--- START ---

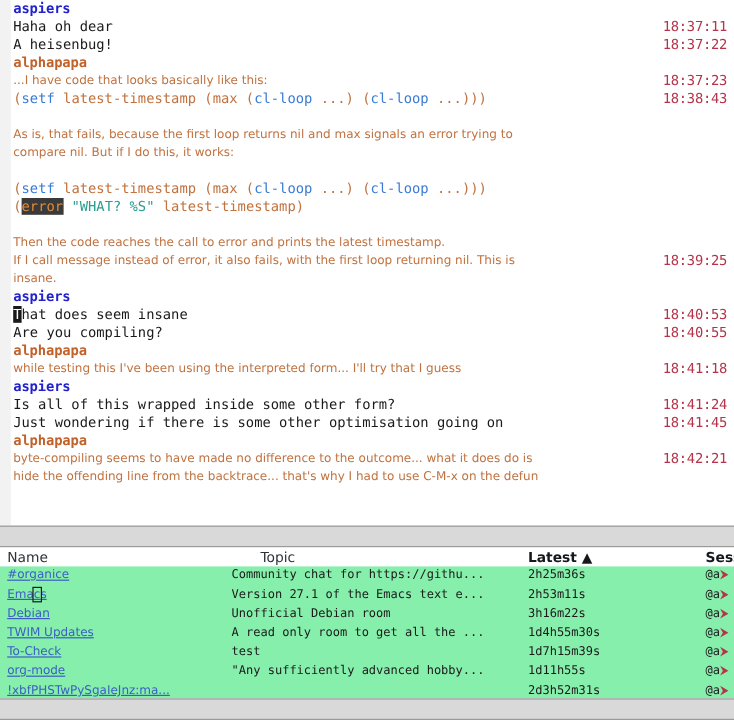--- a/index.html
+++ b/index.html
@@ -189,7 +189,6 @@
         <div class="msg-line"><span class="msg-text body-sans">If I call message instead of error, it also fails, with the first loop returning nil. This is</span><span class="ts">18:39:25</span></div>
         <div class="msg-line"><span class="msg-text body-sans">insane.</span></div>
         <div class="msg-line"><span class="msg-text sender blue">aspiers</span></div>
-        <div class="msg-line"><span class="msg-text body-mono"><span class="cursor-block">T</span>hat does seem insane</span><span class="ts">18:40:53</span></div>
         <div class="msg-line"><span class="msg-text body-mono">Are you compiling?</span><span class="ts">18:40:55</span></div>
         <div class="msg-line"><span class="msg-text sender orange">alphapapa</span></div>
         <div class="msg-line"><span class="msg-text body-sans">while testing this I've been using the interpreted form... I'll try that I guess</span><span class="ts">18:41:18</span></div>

--- END ---

* **WHAT YOU NEED TO DO**: What you hand back should match the entries above exactly, except that no picture appears.

* **FINISHED EXERCISE**:
--- a/index.html
+++ b/index.html
@@ -189,7 +189,6 @@
         <div class="msg-line"><span class="msg-text body-sans">If I call message instead of error, it also fails, with the first loop returning nil. This is</span><span class="ts">18:39:25</span></div>
         <div class="msg-line"><span class="msg-text body-sans">insane.</span></div>
         <div class="msg-line"><span class="msg-text sender blue">aspiers</span></div>
-        <div class="msg-line"><span class="msg-text body-mono"><span class="cursor-block">T</span>hat does seem insane</span><span class="ts">18:40:53</span></div>
         <div class="msg-line"><span class="msg-text body-mono">Are you compiling?</span><span class="ts">18:40:55</span></div>
         <div class="msg-line"><span class="msg-text sender orange">alphapapa</span></div>
         <div class="msg-line"><span class="msg-text body-sans">while testing this I've been using the interpreted form... I'll try that I guess</span><span class="ts">18:41:18</span></div>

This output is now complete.